Your answer should be every line of the records that contains the word "down".
*** Supplied entries
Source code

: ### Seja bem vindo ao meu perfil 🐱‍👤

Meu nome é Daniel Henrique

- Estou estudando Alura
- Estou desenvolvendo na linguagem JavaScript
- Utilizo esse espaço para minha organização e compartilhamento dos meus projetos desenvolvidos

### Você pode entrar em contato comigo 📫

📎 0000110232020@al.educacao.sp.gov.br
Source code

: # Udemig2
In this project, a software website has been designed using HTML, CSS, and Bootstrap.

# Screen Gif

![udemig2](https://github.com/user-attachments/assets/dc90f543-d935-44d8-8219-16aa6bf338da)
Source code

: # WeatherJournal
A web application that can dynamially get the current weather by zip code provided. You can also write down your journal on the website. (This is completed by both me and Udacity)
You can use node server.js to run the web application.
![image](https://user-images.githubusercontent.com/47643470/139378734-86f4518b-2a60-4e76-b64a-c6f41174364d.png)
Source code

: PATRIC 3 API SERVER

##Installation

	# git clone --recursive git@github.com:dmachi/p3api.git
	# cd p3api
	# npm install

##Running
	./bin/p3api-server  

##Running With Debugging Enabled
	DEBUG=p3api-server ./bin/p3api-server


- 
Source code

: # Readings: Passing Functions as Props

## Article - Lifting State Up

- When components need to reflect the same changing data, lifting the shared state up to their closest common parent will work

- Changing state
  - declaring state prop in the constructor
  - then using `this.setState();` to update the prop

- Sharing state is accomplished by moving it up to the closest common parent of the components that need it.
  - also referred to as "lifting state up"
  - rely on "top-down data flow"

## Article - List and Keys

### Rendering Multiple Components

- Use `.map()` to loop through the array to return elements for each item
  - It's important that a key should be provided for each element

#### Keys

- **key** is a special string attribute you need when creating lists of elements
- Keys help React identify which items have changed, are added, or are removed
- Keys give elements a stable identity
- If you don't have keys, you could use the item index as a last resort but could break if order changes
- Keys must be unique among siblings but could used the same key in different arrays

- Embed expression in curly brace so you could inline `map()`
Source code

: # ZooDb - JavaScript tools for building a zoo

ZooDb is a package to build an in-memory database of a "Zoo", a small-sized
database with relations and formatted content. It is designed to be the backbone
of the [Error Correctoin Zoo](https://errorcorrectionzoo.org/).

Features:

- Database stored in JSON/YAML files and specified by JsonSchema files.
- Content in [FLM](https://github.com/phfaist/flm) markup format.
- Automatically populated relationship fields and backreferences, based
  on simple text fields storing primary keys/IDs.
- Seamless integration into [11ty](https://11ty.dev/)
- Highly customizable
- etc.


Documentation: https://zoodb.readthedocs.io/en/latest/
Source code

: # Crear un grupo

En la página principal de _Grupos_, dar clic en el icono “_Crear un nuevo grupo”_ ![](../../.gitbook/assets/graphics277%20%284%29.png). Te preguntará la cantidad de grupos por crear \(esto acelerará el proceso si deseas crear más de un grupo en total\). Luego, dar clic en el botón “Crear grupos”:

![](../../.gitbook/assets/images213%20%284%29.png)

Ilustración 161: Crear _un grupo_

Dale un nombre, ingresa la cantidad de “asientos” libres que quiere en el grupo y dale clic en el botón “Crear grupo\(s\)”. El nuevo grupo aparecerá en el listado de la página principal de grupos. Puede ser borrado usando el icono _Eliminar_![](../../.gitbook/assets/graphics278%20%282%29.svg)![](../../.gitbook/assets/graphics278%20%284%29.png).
******
■ Answer space
A web application that can dynamially get the current weather by zip code provided. You can also write down your journal on the website. (This is completed by both me and Udacity)
  - rely on "top-down data flow"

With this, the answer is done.